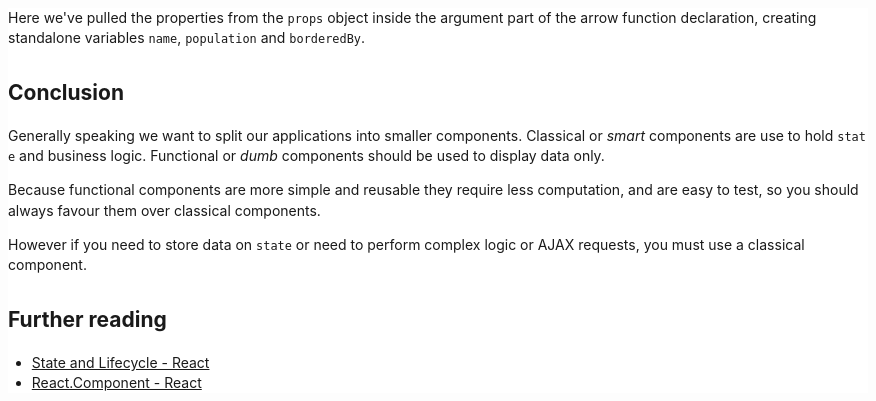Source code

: Here we've pulled the properties from the `props` object inside the argument part of the arrow function declaration, creating standalone variables `name`, `population` and `borderedBy`.

## Conclusion

Generally speaking we want to split our applications into smaller components. Classical or _smart_ components are use to hold `state` and business logic. Functional or _dumb_ components should be used to display data only.

Because functional components are more simple and reusable they require less computation, and are easy to test, so you should always favour them over classical components.

However if you need to store data on `state` or need to perform complex logic or AJAX requests, you must use a classical component.


## Further reading

- [State and Lifecycle - React](https://facebook.github.io/react/docs/state-and-lifecycle.html)
- [React.Component - React](https://facebook.github.io/react/docs/react-component.html)

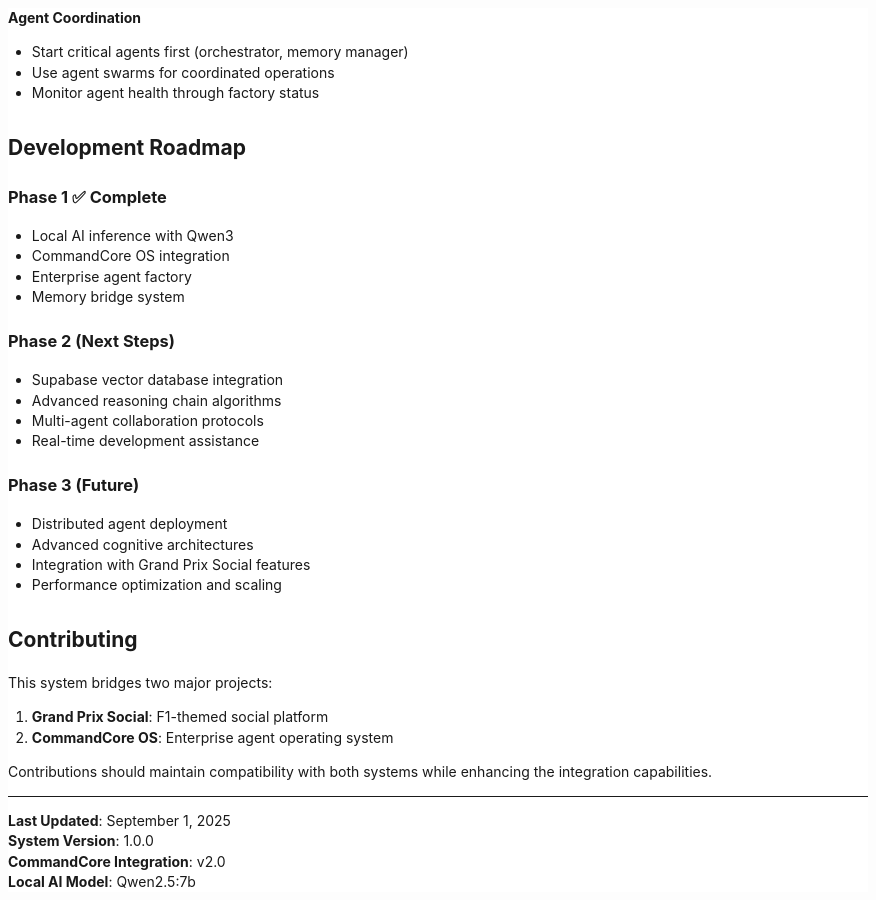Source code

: **Agent Coordination**
- Start critical agents first (orchestrator, memory manager)
- Use agent swarms for coordinated operations
- Monitor agent health through factory status

## Development Roadmap

### Phase 1 ✅ Complete
- Local AI inference with Qwen3
- CommandCore OS integration
- Enterprise agent factory
- Memory bridge system

### Phase 2 (Next Steps)
- Supabase vector database integration
- Advanced reasoning chain algorithms
- Multi-agent collaboration protocols
- Real-time development assistance

### Phase 3 (Future)
- Distributed agent deployment
- Advanced cognitive architectures
- Integration with Grand Prix Social features
- Performance optimization and scaling

## Contributing

This system bridges two major projects:
1. **Grand Prix Social**: F1-themed social platform
2. **CommandCore OS**: Enterprise agent operating system

Contributions should maintain compatibility with both systems while enhancing the integration capabilities.

---

**Last Updated**: September 1, 2025  
**System Version**: 1.0.0  
**CommandCore Integration**: v2.0  
**Local AI Model**: Qwen2.5:7b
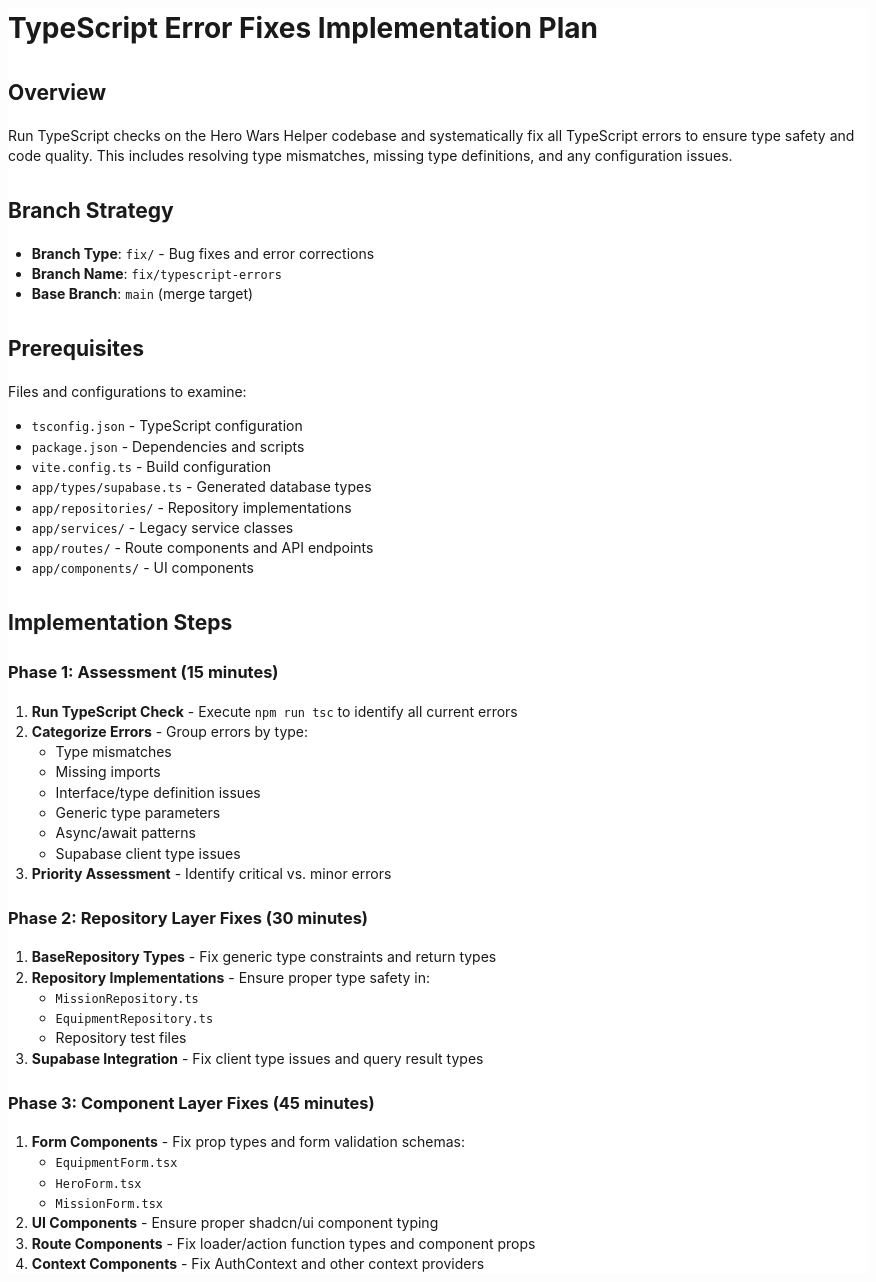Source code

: # TypeScript Error Fixes Implementation Plan

## Overview
Run TypeScript checks on the Hero Wars Helper codebase and systematically fix all TypeScript errors to ensure type safety and code quality. This includes resolving type mismatches, missing type definitions, and any configuration issues.

## Branch Strategy
- **Branch Type**: `fix/` - Bug fixes and error corrections
- **Branch Name**: `fix/typescript-errors`
- **Base Branch**: `main` (merge target)

## Prerequisites
Files and configurations to examine:
- `tsconfig.json` - TypeScript configuration
- `package.json` - Dependencies and scripts
- `vite.config.ts` - Build configuration
- `app/types/supabase.ts` - Generated database types
- `app/repositories/` - Repository implementations
- `app/services/` - Legacy service classes
- `app/routes/` - Route components and API endpoints
- `app/components/` - UI components

## Implementation Steps

### Phase 1: Assessment (15 minutes)
1. **Run TypeScript Check** - Execute `npm run tsc` to identify all current errors
2. **Categorize Errors** - Group errors by type:
   - Type mismatches
   - Missing imports
   - Interface/type definition issues
   - Generic type parameters
   - Async/await patterns
   - Supabase client type issues
3. **Priority Assessment** - Identify critical vs. minor errors

### Phase 2: Repository Layer Fixes (30 minutes)
1. **BaseRepository Types** - Fix generic type constraints and return types
2. **Repository Implementations** - Ensure proper type safety in:
   - `MissionRepository.ts`
   - `EquipmentRepository.ts`
   - Repository test files
3. **Supabase Integration** - Fix client type issues and query result types

### Phase 3: Component Layer Fixes (45 minutes)
1. **Form Components** - Fix prop types and form validation schemas:
   - `EquipmentForm.tsx`
   - `HeroForm.tsx`
   - `MissionForm.tsx`
2. **UI Components** - Ensure proper shadcn/ui component typing
3. **Route Components** - Fix loader/action function types and component props
4. **Context Components** - Fix AuthContext and other context providers
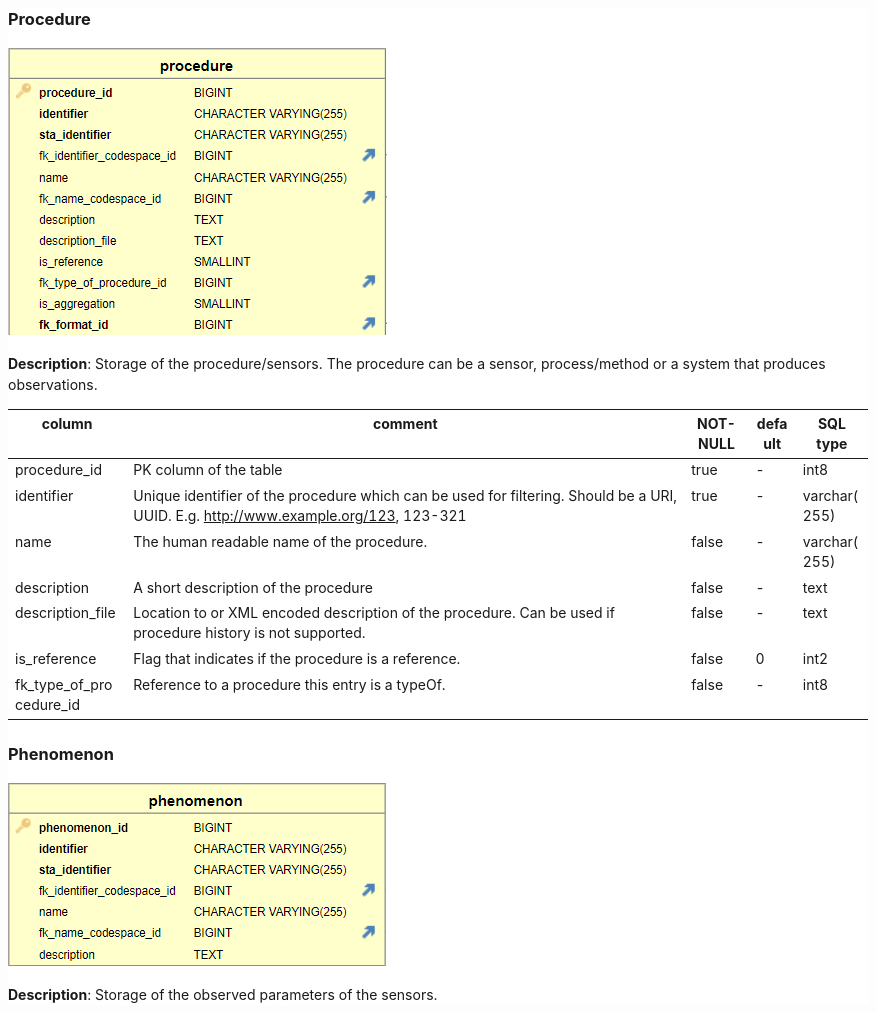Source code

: ### Procedure

![DB_Model_Procedure.png](../images/DB_Model_Procedure.png "Overview of the Procedure table")

**Description**: Storage of the procedure/sensors. The procedure can be a sensor, process/method or a system that produces observations.

| column | comment | NOT-NULL | default | SQL type |
| --- | --- | --- | --- | --- |
| procedure_id | PK column of the table | true | - | int8 |
| identifier | Unique identifier of the procedure which can be used for filtering. Should be a URI, UUID. E.g. <http://www.example.org/123>, 123-321 | true | - | varchar(255) |
| name | The human readable name of the procedure. | false | - | varchar(255) | string |
| description | A short description of the procedure | false | - | text |
| description_file | Location to or XML encoded description of the procedure. Can be used if procedure history is not supported. | false | - | text |
| is_reference | Flag that indicates if the procedure is a reference. | false | 0 | int2 |
| fk_type_of_procedure_id | Reference to a procedure this entry is a typeOf. | false | - | int8 |

### Phenomenon

![DB_Model_Phenomenon.png](../images/DB_Model_Phenomenon.png "Overview of the Phenomenon table")

**Description**: Storage of the observed parameters of the sensors.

EXERCISE DIRECTIONS:
Could the entries above be returned verbatim, with no pictures included?

RESPONSE AREA:
Source code

: Here we've pulled the properties from the `props` object inside the argument part of the arrow function declaration, creating standalone variables `name`, `population` and `borderedBy`.

## Conclusion

Generally speaking we want to split our applications into smaller components. Classical or _smart_ components are use to hold `state` and business logic. Functional or _dumb_ components should be used to display data only.

Because functional components are more simple and reusable they require less computation, and are easy to test, so you should always favour them over classical components.

However if you need to store data on `state` or need to perform complex logic or AJAX requests, you must use a classical component.


## Further reading

- [State and Lifecycle - React](https://facebook.github.io/react/docs/state-and-lifecycle.html)
- [React.Component - React](https://facebook.github.io/react/docs/react-component.html)

Source code

: **Agent Coordination**
- Start critical agents first (orchestrator, memory manager)
- Use agent swarms for coordinated operations
- Monitor agent health through factory status

## Development Roadmap

### Phase 1 ✅ Complete
- Local AI inference with Qwen3
- CommandCore OS integration
- Enterprise agent factory
- Memory bridge system

### Phase 2 (Next Steps)
- Supabase vector database integration
- Advanced reasoning chain algorithms
- Multi-agent collaboration protocols
- Real-time development assistance

### Phase 3 (Future)
- Distributed agent deployment
- Advanced cognitive architectures
- Integration with Grand Prix Social features
- Performance optimization and scaling

## Contributing

This system bridges two major projects:
1. **Grand Prix Social**: F1-themed social platform
2. **CommandCore OS**: Enterprise agent operating system

Contributions should maintain compatibility with both systems while enhancing the integration capabilities.

---

**Last Updated**: September 1, 2025  
**System Version**: 1.0.0  
**CommandCore Integration**: v2.0  
**Local AI Model**: Qwen2.5:7b
Source code

: # TypeScript Error Fixes Implementation Plan

## Overview
Run TypeScript checks on the Hero Wars Helper codebase and systematically fix all TypeScript errors to ensure type safety and code quality. This includes resolving type mismatches, missing type definitions, and any configuration issues.

## Branch Strategy
- **Branch Type**: `fix/` - Bug fixes and error corrections
- **Branch Name**: `fix/typescript-errors`
- **Base Branch**: `main` (merge target)

## Prerequisites
Files and configurations to examine:
- `tsconfig.json` - TypeScript configuration
- `package.json` - Dependencies and scripts
- `vite.config.ts` - Build configuration
- `app/types/supabase.ts` - Generated database types
- `app/repositories/` - Repository implementations
- `app/services/` - Legacy service classes
- `app/routes/` - Route components and API endpoints
- `app/components/` - UI components

## Implementation Steps

### Phase 1: Assessment (15 minutes)
1. **Run TypeScript Check** - Execute `npm run tsc` to identify all current errors
2. **Categorize Errors** - Group errors by type:
   - Type mismatches
   - Missing imports
   - Interface/type definition issues
   - Generic type parameters
   - Async/await patterns
   - Supabase client type issues
3. **Priority Assessment** - Identify critical vs. minor errors

### Phase 2: Repository Layer Fixes (30 minutes)
1. **BaseRepository Types** - Fix generic type constraints and return types
2. **Repository Implementations** - Ensure proper type safety in:
   - `MissionRepository.ts`
   - `EquipmentRepository.ts`
   - Repository test files
3. **Supabase Integration** - Fix client type issues and query result types

### Phase 3: Component Layer Fixes (45 minutes)
1. **Form Components** - Fix prop types and form validation schemas:
   - `EquipmentForm.tsx`
   - `HeroForm.tsx`
   - `MissionForm.tsx`
2. **UI Components** - Ensure proper shadcn/ui component typing
3. **Route Components** - Fix loader/action function types and component props
4. **Context Components** - Fix AuthContext and other context providers
Source code

: ### Procedure

![DB_Model_Procedure.png](../images/DB_Model_Procedure.png "Overview of the Procedure table")

**Description**: Storage of the procedure/sensors. The procedure can be a sensor, process/method or a system that produces observations.

| column | comment | NOT-NULL | default | SQL type |
| --- | --- | --- | --- | --- |
| procedure_id | PK column of the table | true | - | int8 |
| identifier | Unique identifier of the procedure which can be used for filtering. Should be a URI, UUID. E.g. <http://www.example.org/123>, 123-321 | true | - | varchar(255) |
| name | The human readable name of the procedure. | false | - | varchar(255) | string |
| description | A short description of the procedure | false | - | text |
| description_file | Location to or XML encoded description of the procedure. Can be used if procedure history is not supported. | false | - | text |
| is_reference | Flag that indicates if the procedure is a reference. | false | 0 | int2 |
| fk_type_of_procedure_id | Reference to a procedure this entry is a typeOf. | false | - | int8 |

### Phenomenon

![DB_Model_Phenomenon.png](../images/DB_Model_Phenomenon.png "Overview of the Phenomenon table")

**Description**: Storage of the observed parameters of the sensors.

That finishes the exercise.